Four in 10 pensioners who are eligible for state support are failing to claim any benefit and miss out £1,013 on average as a result, according to financial services provider Just Group. In a survey of 217 of their clients, the company also found that a further two in 10 are claiming but not receiving their full entitlement.
Stephen Lowe, group communications director at Just, says: ‘At a time when many pensioners are struggling for income and inflation is rising, we have once again found far too many are missing out on state help.’
The research further reveals that in 2017 the average value of benefits underclaimed rose to £1,013, from £610 in 2016.
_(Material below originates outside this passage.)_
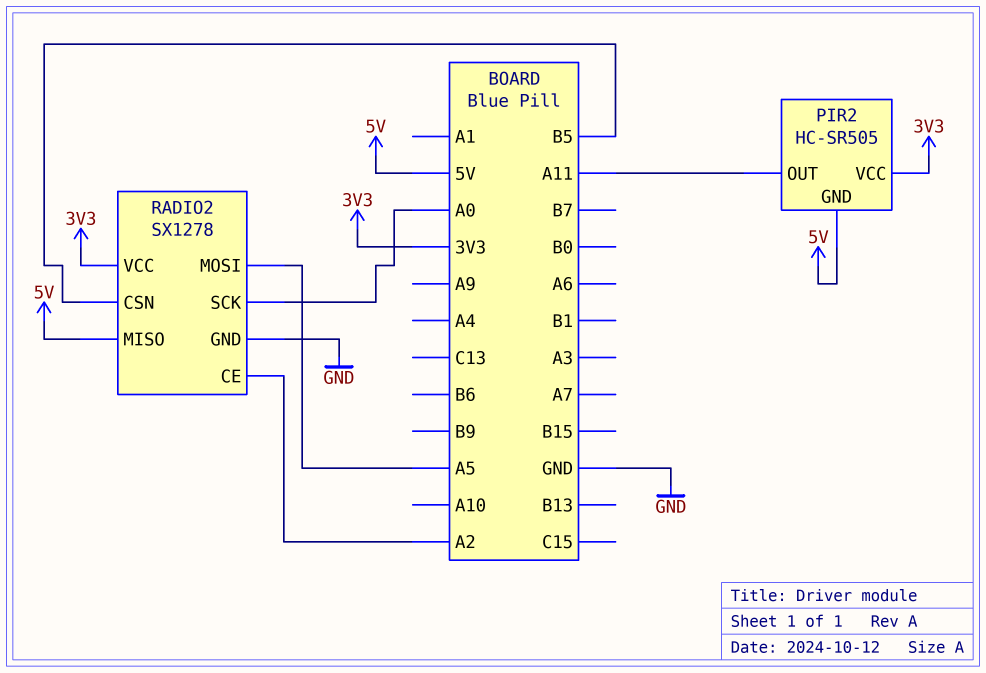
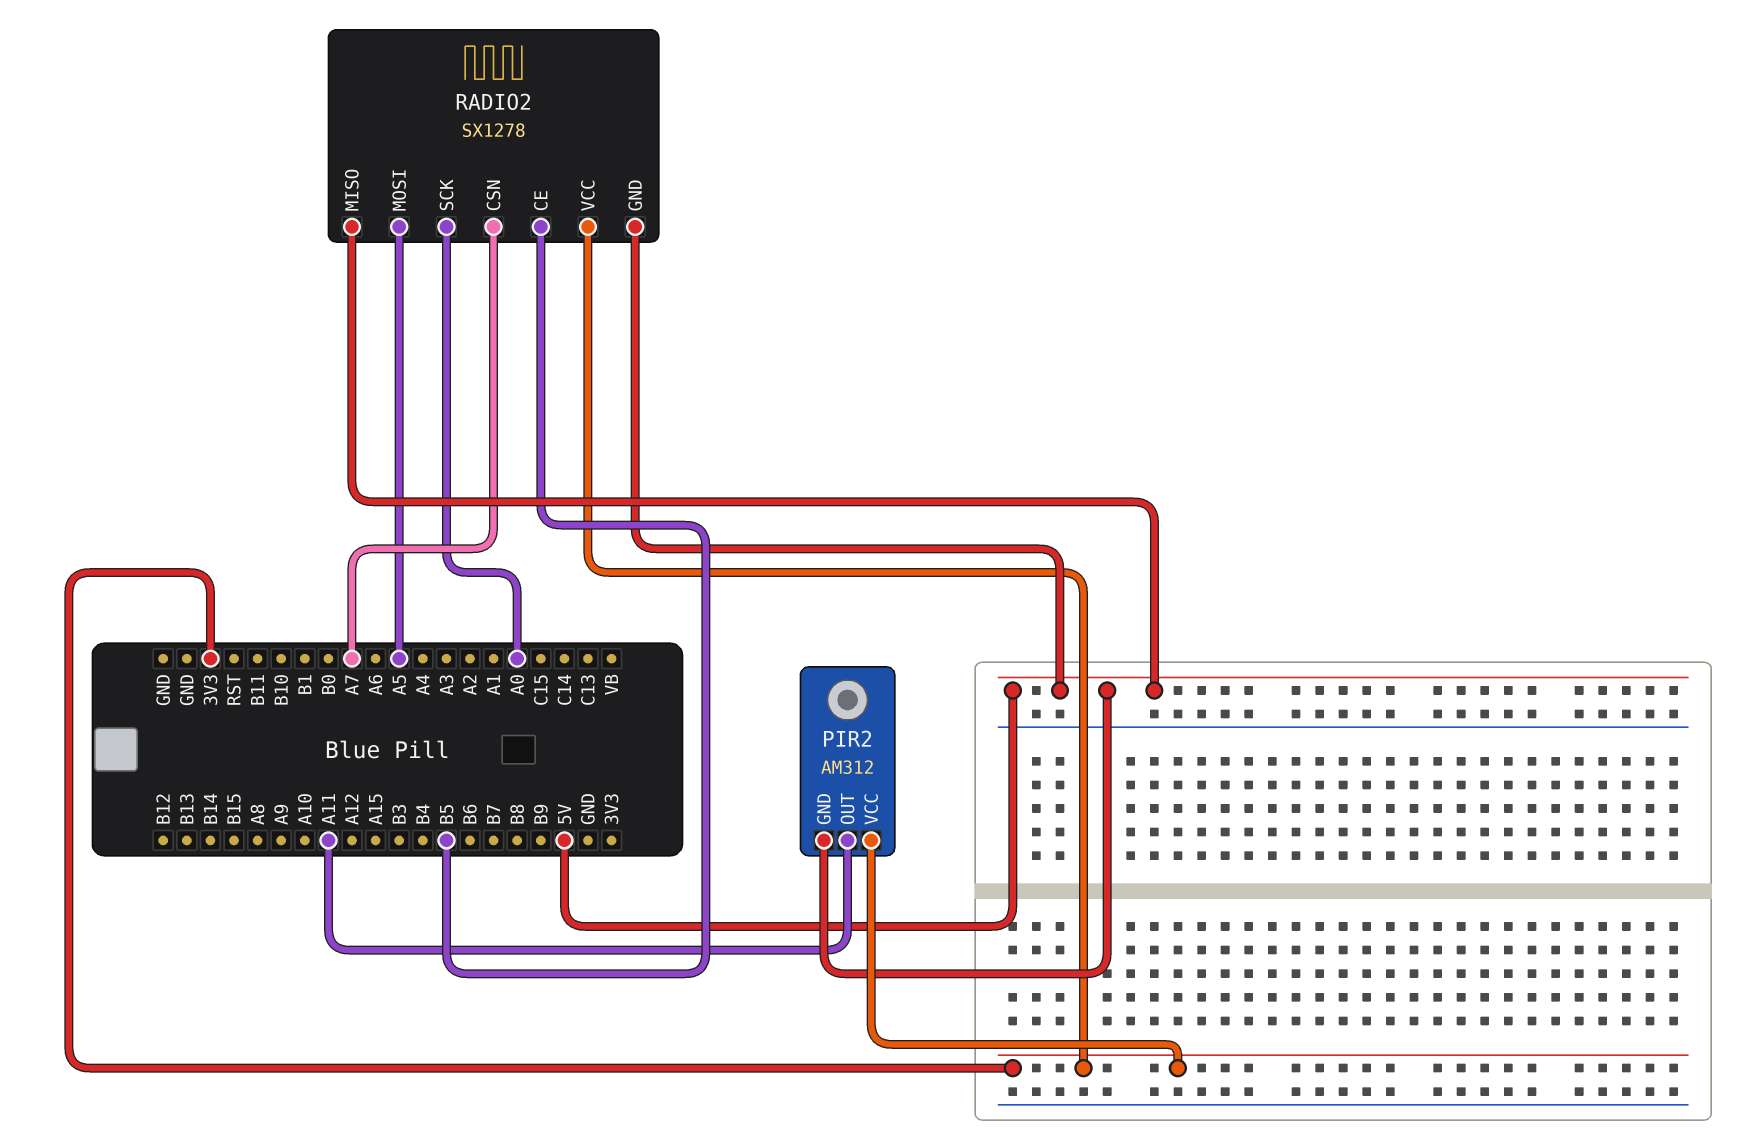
PIR2: HC-SR505 -> AM312
RADIO2 pin CE: A2 -> B5
RADIO2 pin CSN: B5 -> A7
RADIO2 pin GND: GND -> 5V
Guarantee pension credit – which is an income-related benefit that can top up a pensioner’s weekly income if it’s below £159.35 (for single people) or £243.25 (for couples) – accounted for the biggest unclaimed sums.
‘One in three of those eligible for guarantee pension credit failed to claim, with an average loss of £3,431. All of those not claiming this benefit were missing at least £1,000 a year and in one case the loss was £8,060 a year.
Lowe adds: ‘Council tax reduction is another area of concern where fewer than half of those eligible are claiming, and the average amount being lost is £491 a year.’
In the UK, about 88 per cent of pensioner couples and 63 per cent of single pensioners own their own homes, according to the Office for National Statistics. Lowe argues that as a consequence it is ‘possible that homeowners in particular may think limited support is available, although owning a property does not necessarily mean you have adequate income in retirement.’
Claire Trott, head of pensions strategy at Technical Connection, part of St James’s Place, comments: ‘This research shows again how complex retirement is, when life should be getting simpler. State benefits that have been earned over many years working life should be easy and simple to access for those who need them, and help should be available to navigate the system.
‘The levels of missed benefits quoted would make a significant difference to those in need and it is those in need who generally haven’t had the advice they need to know what they are missing out on. Providing easy and trusted guidance can only be a good thing for those who need it.’
Lowe concludes that the figures on missed benefits ‘strengthen the case for making free guidance the default option for all those heading into retirement – unless they specifically opt out – and that guidance should include information about entitlements to state help.’